A tax incidence is an economic term for the division of a tax burden between buyers and sellers. Tax incidence is related to the price elasticity of supply and demand. When supply is more elastic than demand, the tax burden falls on the buyers. If demand is more elastic than supply, producers will bear the cost of the tax.

BREAKING DOWN 'Tax Incidence'

The tax incidence depicts the distribution of the tax obligations, which must be covered by the buyer and seller. The level at which each party participates in covering the obligation shifts based on the associated price elasticity of the product or service in question as well as how the product or service is currently affected by the principles of supply and demand.

Tax incidence reveals which group, consumers or producers, will pay the price of a new tax. For example, the demand for prescription drugs is relatively inelastic. Despite changes in cost, its market will remain relatively constant. Another example is that the demand for cigarettes is mostly inelastic.  When governments impose a cigarette tax, producers increase the sale price by the full amount of the tax, transferring the tax burden to consumers. Through analysis, it is found the demand for cigarettes is unaffected by price.  Of course, there are limits to this theory.  If a pack of cigarettes suddenly increased from $5 to $1,000, consumer demand would fall.    

If the levying of new taxes on an elastic good, such as fine jewelry, occurs, most of the burden would likely shift to the producer as an increase in price may have a significant impact on the demand for the associated goods.  Elastic goods are goods with close substitutes or that are nonessential.

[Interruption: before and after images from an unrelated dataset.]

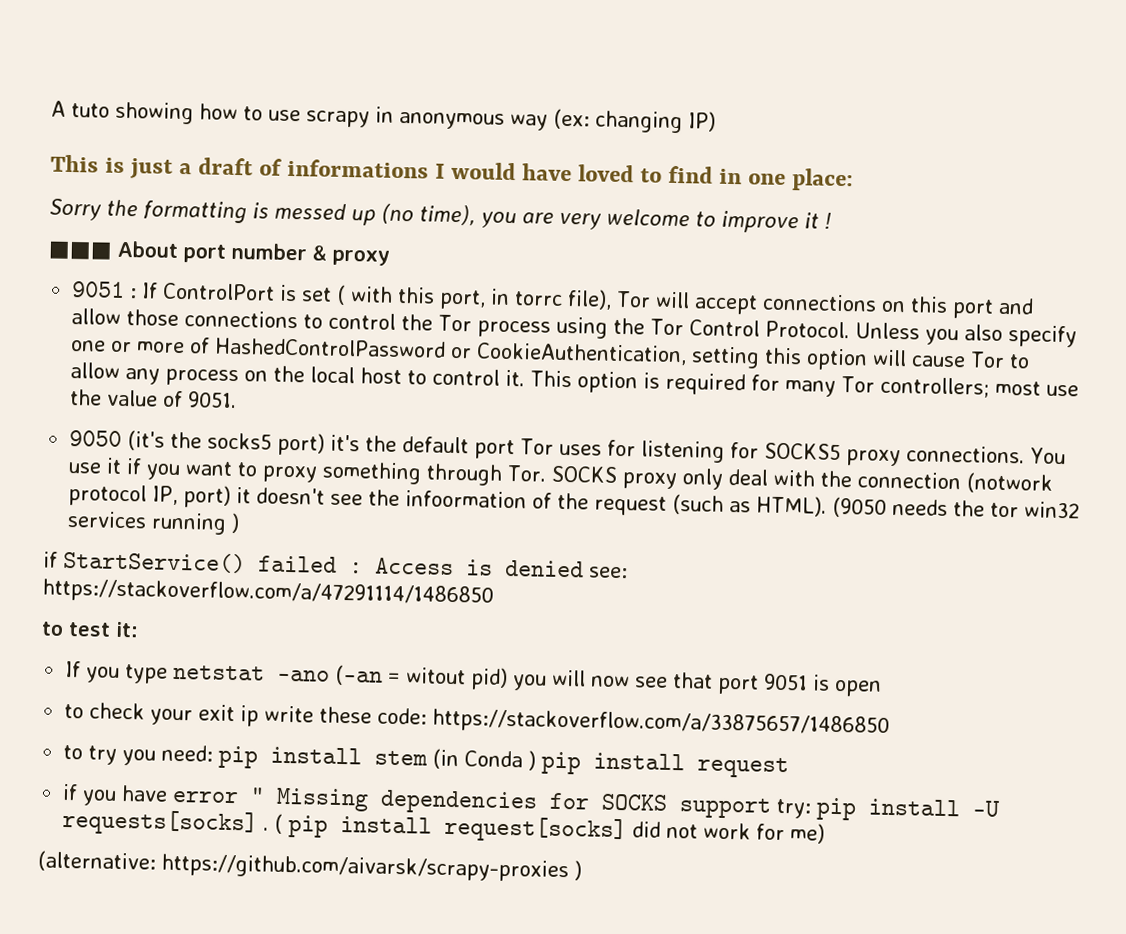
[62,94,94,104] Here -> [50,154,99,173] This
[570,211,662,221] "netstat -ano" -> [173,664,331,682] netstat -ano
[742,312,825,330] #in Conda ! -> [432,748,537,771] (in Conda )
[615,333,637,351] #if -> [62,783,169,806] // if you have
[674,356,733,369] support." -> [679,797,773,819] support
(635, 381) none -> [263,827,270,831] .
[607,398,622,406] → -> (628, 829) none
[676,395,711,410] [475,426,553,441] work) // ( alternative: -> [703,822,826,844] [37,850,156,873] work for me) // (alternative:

Elasticity and Tax Incidence

Price elasticity is a representation of how buyer activity changes in response to movements in the price of a good or service. In situations where the buyer is likely to continue purchasing a good or service regardless of a price change, the demand is said to be inelastic. When the price of the good or service profoundly impacts the level of demand, the demand is considered highly elastic.

Examples of inelastic goods or services can include gasoline and prescription medicines. The level of consumption across the economy remains steady with price changes. Elastic products are those whose demand is significantly affected by price. This group of products includes luxury goods, houses, and clothing.

The formula for determining the consumer's tax burden with "E" representing elasticity is:

  • E(supply)/(E(demand)) + E(supply).  

The formula for determining the producer or supplier's tax burden with "E" representing elasticity is:

  • E(demand)/(E(demand) + E(supply)).